NUMTO (2026)

In Western Siberia, near the sacred Lake Numto (translated from Khanty as “Divine Lake”), live Indigenous Khanty and Nenets communities. The space in which they exist does not separate history, myth, and everyday life into distinct layers — they continue to exist simultaneously. According to local beliefs, this land belongs not only to humans but also to spirits; it remembers what sinks deep into time.

A hundred years ago, a violent confrontation took place here between Indigenous peoples and the state. In the late 1920s, the repressive system of the USSR acted openly: reindeer herders were burdened with unbearable taxes, herds — the foundation of existence — were confiscated, children were taken to boarding schools to sever their connection to language, faith, and tradition. Sacred beliefs and rituals were forbidden and pushed out of life; shamans, as the carriers of this knowledge, were persecuted, silenced, and imprisoned. The very logic of life on this land was seen as an obstacle that had to be removed. The conflict reached its peak in the area of Lake Numto and ended in violence, arrests, and the suppression of resistance. For local people, this became a deep trauma that is still passed on through stories and fear.
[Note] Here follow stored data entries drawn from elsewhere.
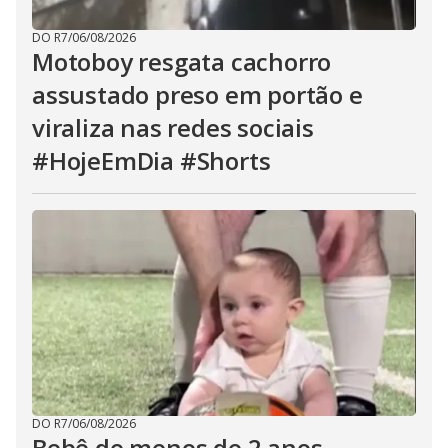
DO R7
/
06/08/2026
Motoboy resgata cachorro
assustado preso em portão e
viraliza nas redes sociais
#HojeEmDia #Shorts
DO R7
/
06/08/2026
Bebê de menos de 2 anos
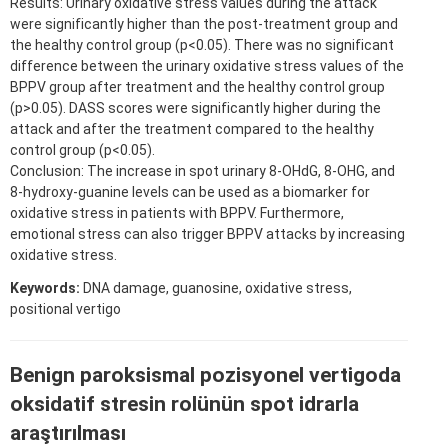
Results: Urinary oxidative stress values during the attack
were significantly higher than the post-treatment group and
the healthy control group (p<0.05). There was no significant
difference between the urinary oxidative stress values of the
BPPV group after treatment and the healthy control group
(p>0.05). DASS scores were significantly higher during the
attack and after the treatment compared to the healthy
control group (p<0.05).
Conclusion: The increase in spot urinary 8-OHdG, 8-OHG, and
8-hydroxy-guanine levels can be used as a biomarker for
oxidative stress in patients with BPPV. Furthermore,
emotional stress can also trigger BPPV attacks by increasing
oxidative stress.
Keywords:
DNA damage, guanosine, oxidative stress,
positional vertigo
Benign paroksismal pozisyonel vertigoda
oksidatif stresin rolünün spot idrarla
araştırılması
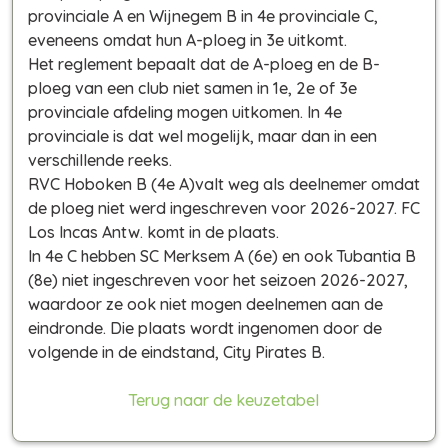
provinciale A en Wijnegem B in 4e provinciale C,
eveneens omdat hun A-ploeg in 3e uitkomt.
Het reglement bepaalt dat de A-ploeg en de B-
ploeg van een club niet samen in 1e, 2e of 3e
provinciale afdeling mogen uitkomen. In 4e
provinciale is dat wel mogelijk, maar dan in een
verschillende reeks.
RVC Hoboken B (4e A)valt weg als deelnemer omdat
de ploeg niet werd ingeschreven voor 2026-2027. FC
Los Incas Antw. komt in de plaats.
In 4e C hebben SC Merksem A (6e) en ook Tubantia B
(8e) niet ingeschreven voor het seizoen 2026-2027,
waardoor ze ook niet mogen deelnemen aan de
eindronde. Die plaats wordt ingenomen door de
volgende in de eindstand, City Pirates B.
Terug naar de keuzetabel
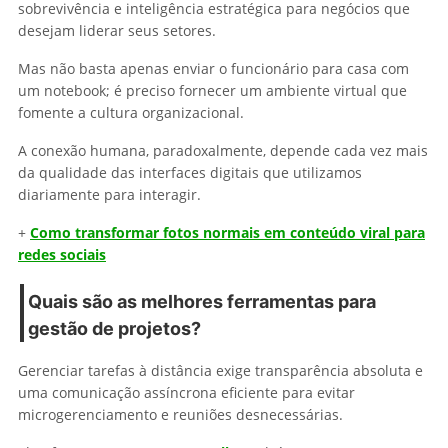
sobrevivência e inteligência estratégica para negócios que
desejam liderar seus setores.
Mas não basta apenas enviar o funcionário para casa com
um notebook; é preciso fornecer um ambiente virtual que
fomente a cultura organizacional.
A conexão humana, paradoxalmente, depende cada vez mais
da qualidade das interfaces digitais que utilizamos
diariamente para interagir.
+
Como transformar fotos normais em conteúdo viral para
redes sociais
Quais são as melhores ferramentas para
gestão de projetos?
Gerenciar tarefas à distância exige transparência absoluta e
uma comunicação assíncrona eficiente para evitar
microgerenciamento e reuniões desnecessárias.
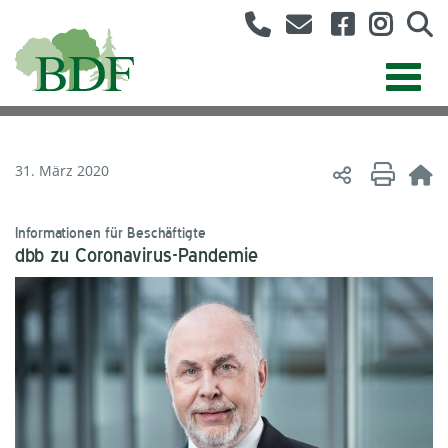
31. März 2020
Informationen für Beschäftigte
dbb zu Coronavirus-Pandemie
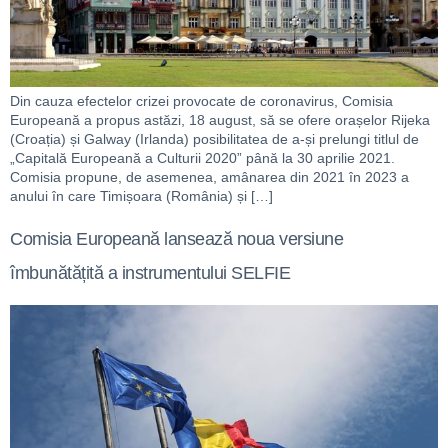
Din cauza efectelor crizei provocate de coronavirus, Comisia
Europeană a propus astăzi, 18 august, să se ofere orașelor Rijeka
(Croația) și Galway (Irlanda) posibilitatea de a-și prelungi titlul de
„Capitală Europeană a Culturii 2020” până la 30 aprilie 2021.
Comisia propune, de asemenea, amânarea din 2021 în 2023 a
anului în care Timișoara (România) și […]
Comisia Europeană lansează noua versiune
îmbunătățită a instrumentului SELFIE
Today, direct violence has disappeared, but the rupture remains — only its form has changed. The presence of the state is less visible, but no less defining. Reindeer herders remain vulnerable: their herds are killed by wolves, while systems of protection are almost absent. Young people no longer speak Khanty or Nenets — the languages survive only in the memory of older generations. The arrival of the oil industry transforms the land, often without regard for its fragile ecology. And new political realities send men to war, where many of them are killed, continuing a chain of loss that stretches across generations.

This project examines a community living in a prolonged state of rupture — where historical violence has not disappeared, but has quieted, dispersed across time and the structures of everyday life. It no longer appears as catastrophe, but operates as a slow depletion: of language, environment, bodies, and the future.

In Numto, silence is not empty. It is filled with what is not spoken aloud: a disappearing language, a sense of injustice, fear, and a history of loss that has not ended, but has grown quieter, as if sinking deeper into the earth.